Why TikTok Could Be a Smart Marketing Move for Your Store



Your youngest social-minded customers are on TikTok. Here’s what you need to know.

If you’ve recently found yourself asking, “What’s TikTok?” you’re not alone. The Chinese-owned social media app’s profile has been steadily rising since it debuted in the United States last year. Here’s the short answer: TikTok is a smartphone app for making and sharing videos and reportedly has more than 500 million users worldwide. It’s also the buzziest social media network since Snapchat.

What Makes TikTok Different

Like Instagram’s Stories, TikTok allows users to create and post short videos that play vertically. But its tools—all the bells and whistles you can add—are more plentiful, and way more fun. TikTok videos can be souped up with a cool soundtrack (a single tap brings you to a roster of popular songs categorized by music type), a filter that rains gold flecks, or one in a zillion available GIFs and stickers. In TikTok, video editing feels a lot like video gaming.

The all-around feel is super casual. Its home page is a noisy jumble of trending videos—all from people you don’t personally know and maybe don’t even follow. On Facebook and Instagram, we’re siloed into our hand-picked stables of friends and acquaintances. But on TikTok, watching strangers do “hashtag challenges”—videos that respond to a hashtagged theme—and “duets” (singing side by side with a person in an existing video) is half the fun.

Why It Has Potential for Brands

Is TikTok worth the effort for brands? There’s no guarantee with social media, but all signs point to: probably.

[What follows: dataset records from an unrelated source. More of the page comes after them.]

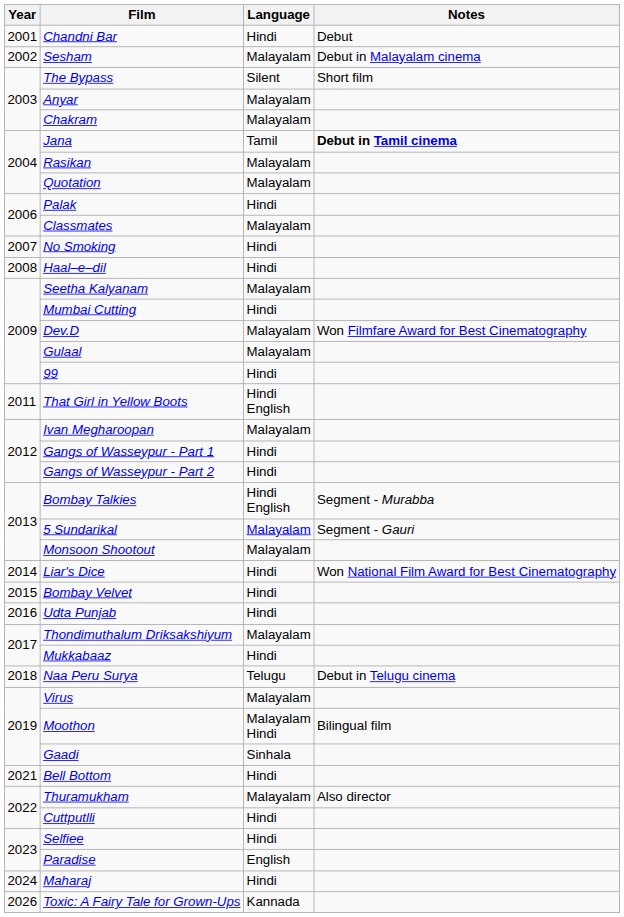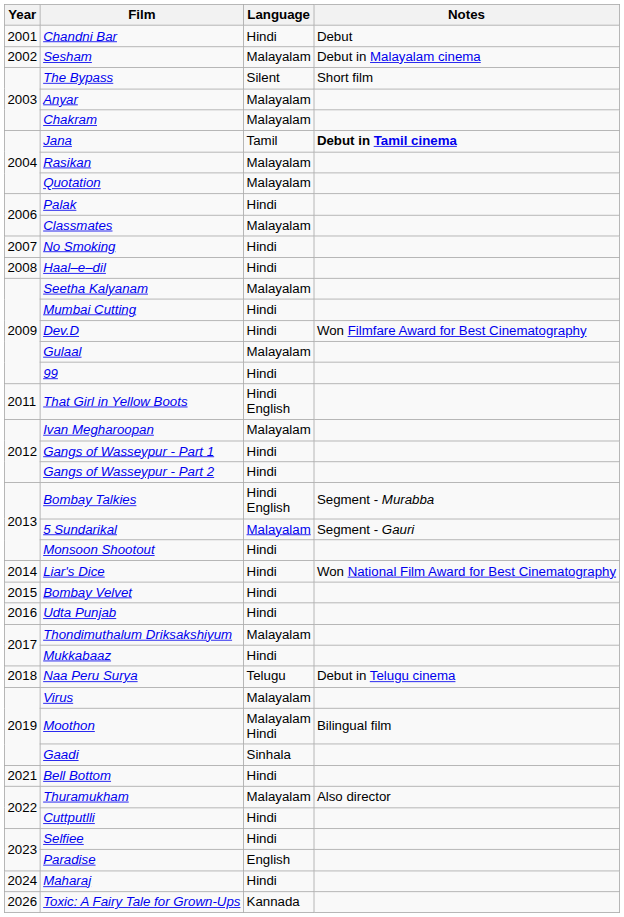Dev.D | Language: Malayalam -> Hindi
Monsoon Shootout | Language: Malayalam -> Hindi
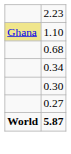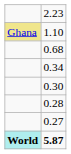+ row: 0.28
5.87 | column 1: no background -> paleturquoise background
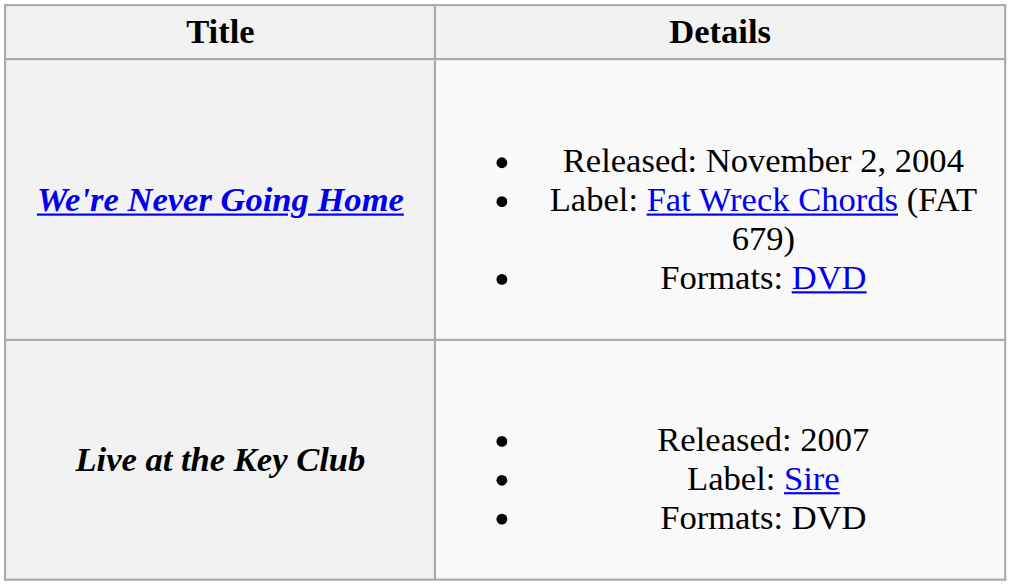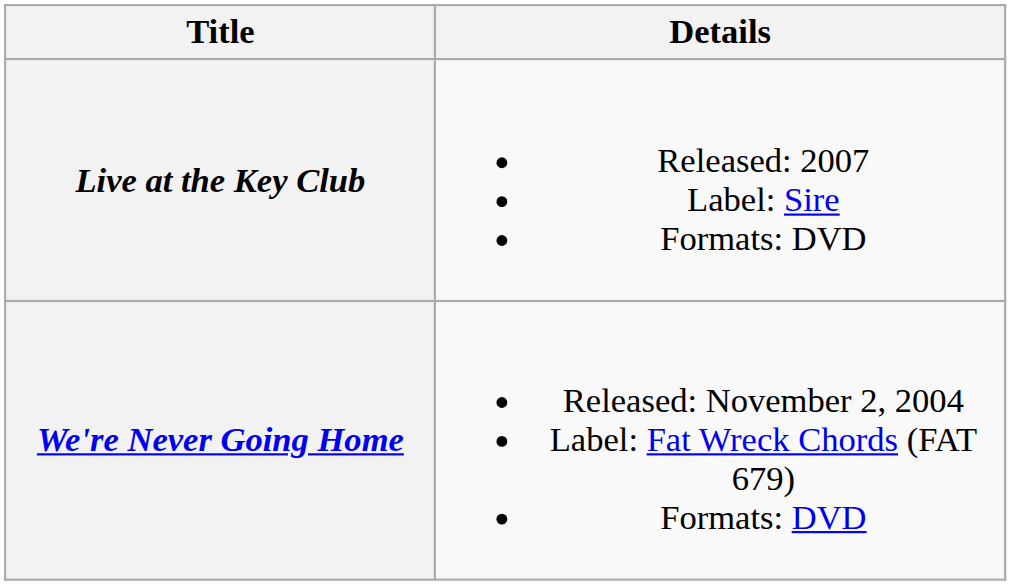rows swapped: We're Never Going Home <-> Live at the Key Club
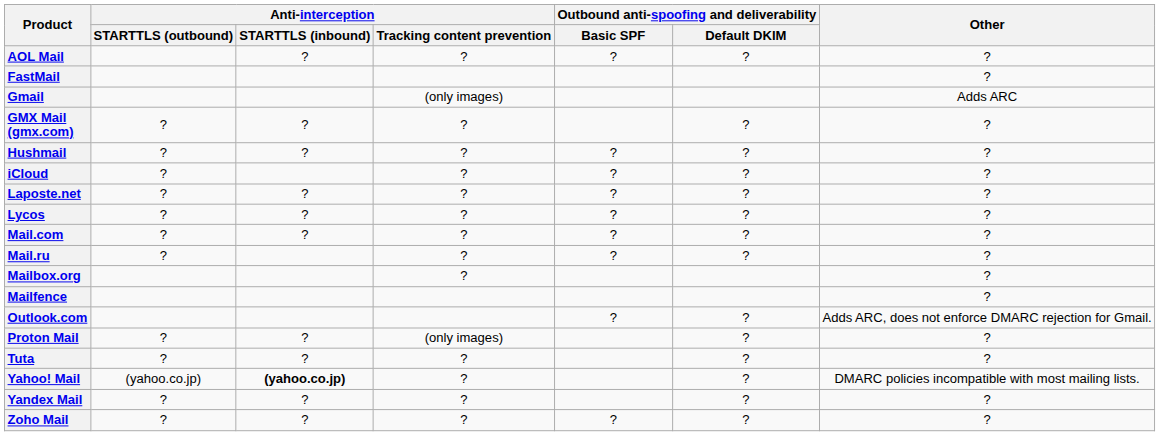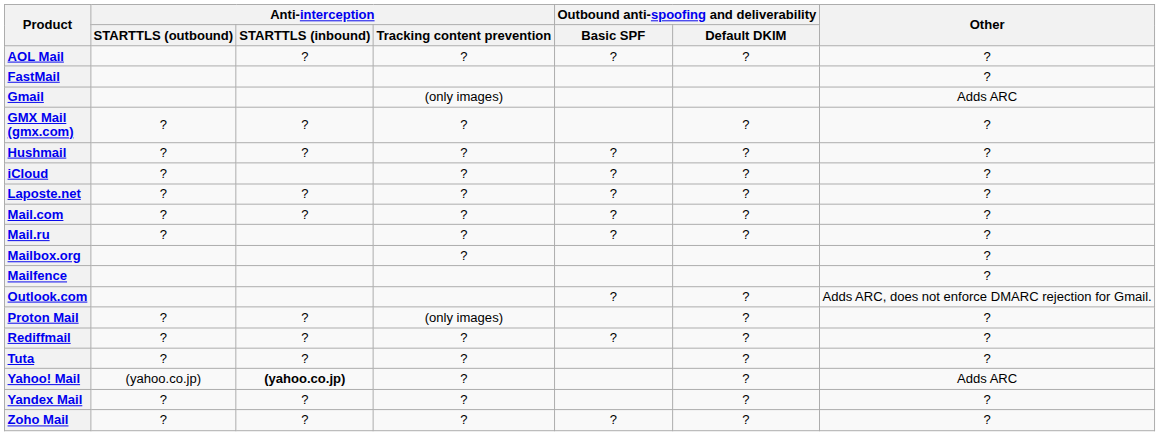- row: Lycos | ? | ? | ? | ? | ? | ?
+ row: Rediffmail | ? | ? | ? | ? | ? | ?
Yahoo! Mail | Other: DMARC policies incompatible with most mailing lists. -> Adds ARC
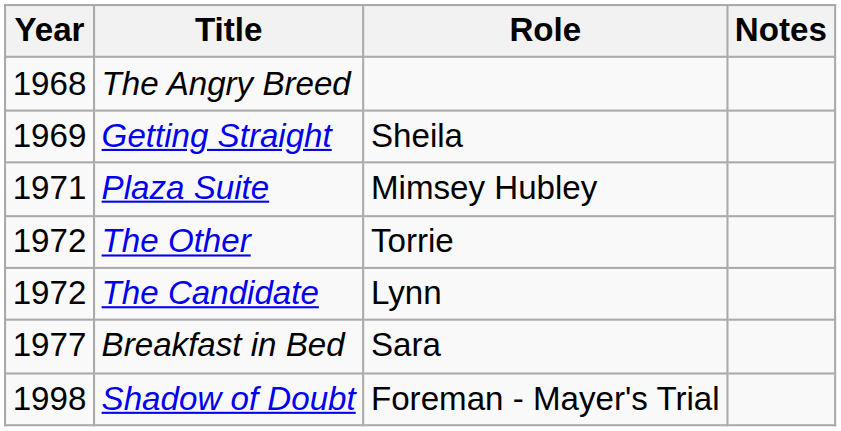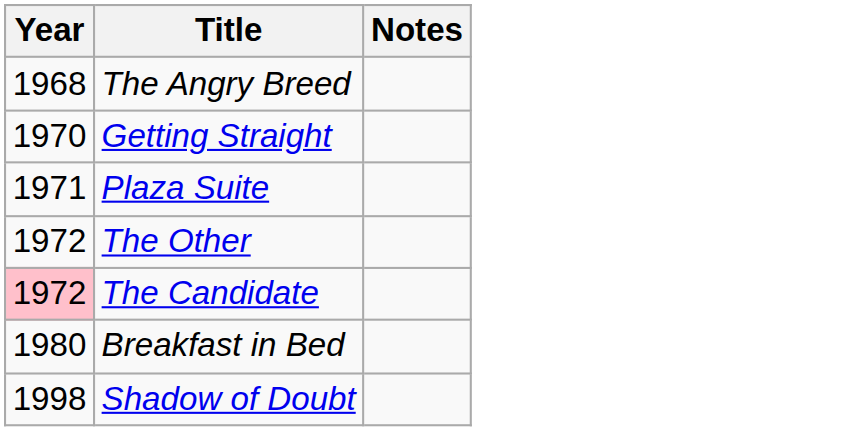- column: Role | Sheila | Mimsey Hubley | Torrie | Lynn | Sara | Foreman - Mayer's Trial
Getting Straight | Year: 1969 -> 1970
The Candidate | Year: no background -> pink background
Breakfast in Bed | Year: 1977 -> 1980
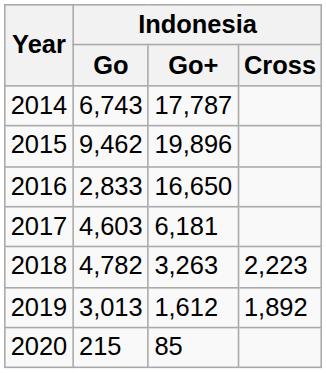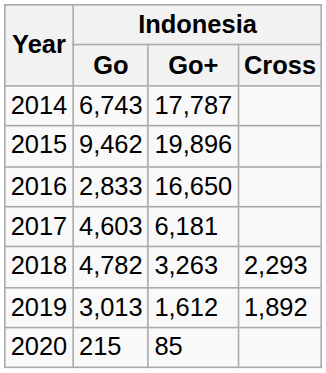2018 | Indonesia / Cross: 2,223 -> 2,293
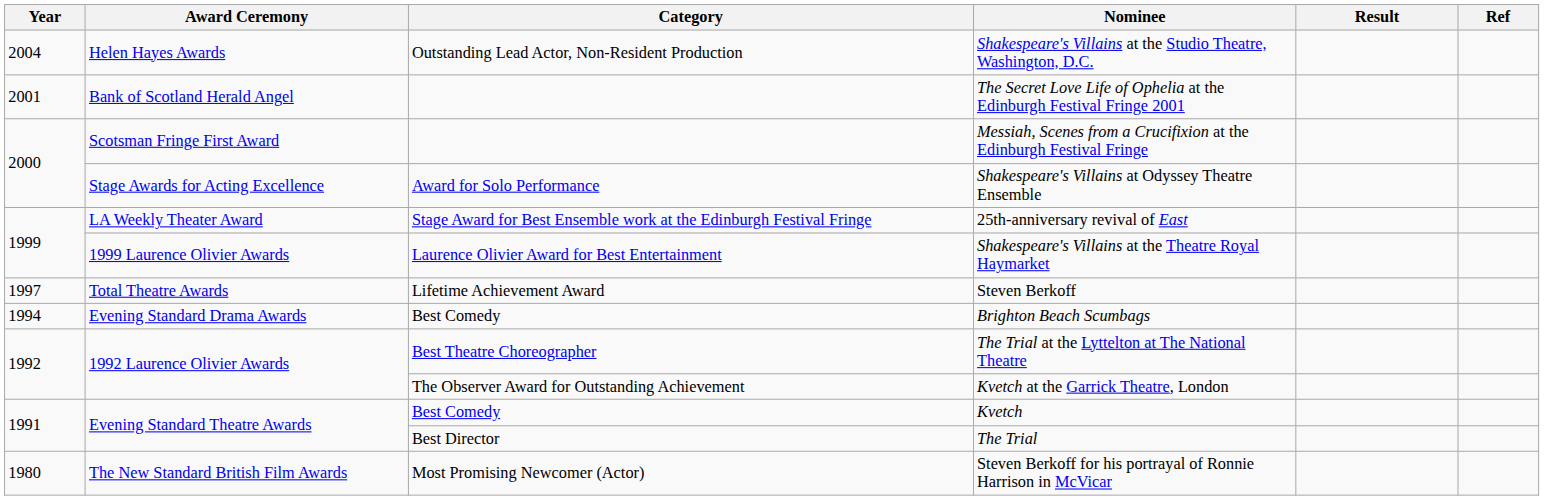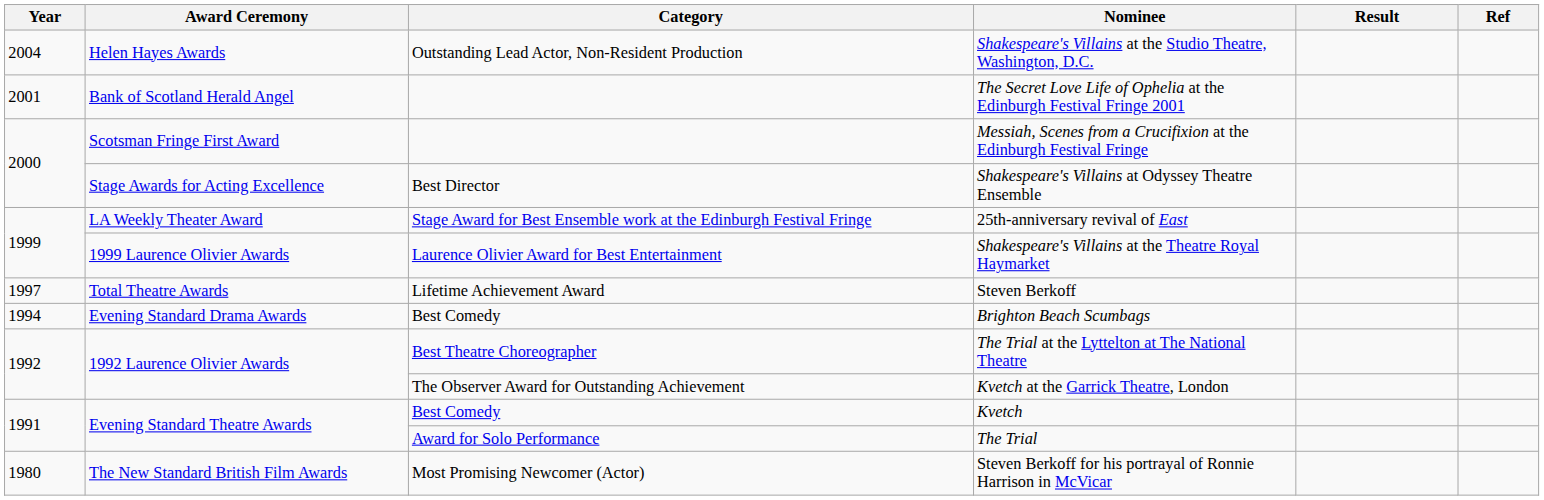Shakespeare's Villains at Odyssey Theatre Ensemble | Category: Award for Solo Performance -> Best Director
The Trial | Category: Best Director -> Award for Solo Performance
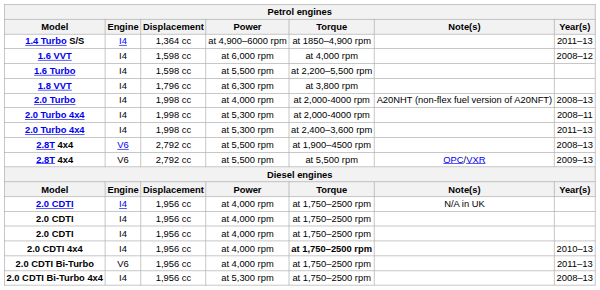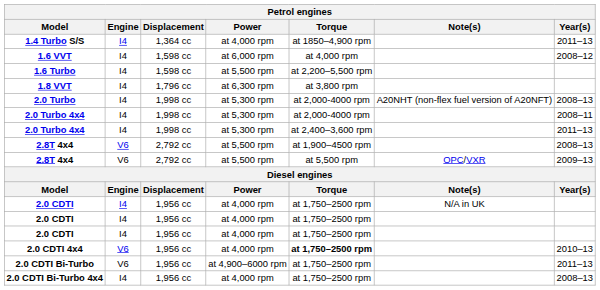1.4 Turbo S/S | Power: at 4,900–6000 rpm -> at 4,000 rpm
2.0 Turbo | Power: at 4,000 rpm -> at 5,300 rpm
2.0 CDTI 4x4 | Engine: I4 -> V6
2.0 CDTI Bi-Turbo | Power: at 4,000 rpm -> at 4,900–6000 rpm
2.0 CDTI Bi-Turbo 4x4 | Power: at 5,300 rpm -> at 4,000 rpm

Teenear, a young artist whose song “I Like It” is a soundtrack choice on TikTok, says she likes the app because “it’s a platform to market to your audience in an organic way. TikTok allows space for anyone…to make their own mini-video and get their message across.”

Big brands are already scoping it out, securing partnerships with TikTok, and/or running limited-time campaigns. Both Guess and Chipotle have sponsored hashtag challenges. Earlier this year TikTok announced a multiyear partnership with the National Football League that will see third-party brands sponsoring content on the NFL’s TikTok account.

Severine Ferrari, founder and editor of proposal-planning site Engagement 101, was one of the first jewelry industry insiders to jump on the TikTok train. “I do think there’s an opportunity for brands to explore on TikTok, with posts that fit the platform visually…and [also fit] its humorous tone,” she says. Ferrari points to the platform’s relatively egalitarian playing field as a bonus for smaller brands. “Even if you don’t have a large number of fans, the algorithm picks up popular videos.” In other words, if your video’s hot, you could ­become the coolest thing on TikTok.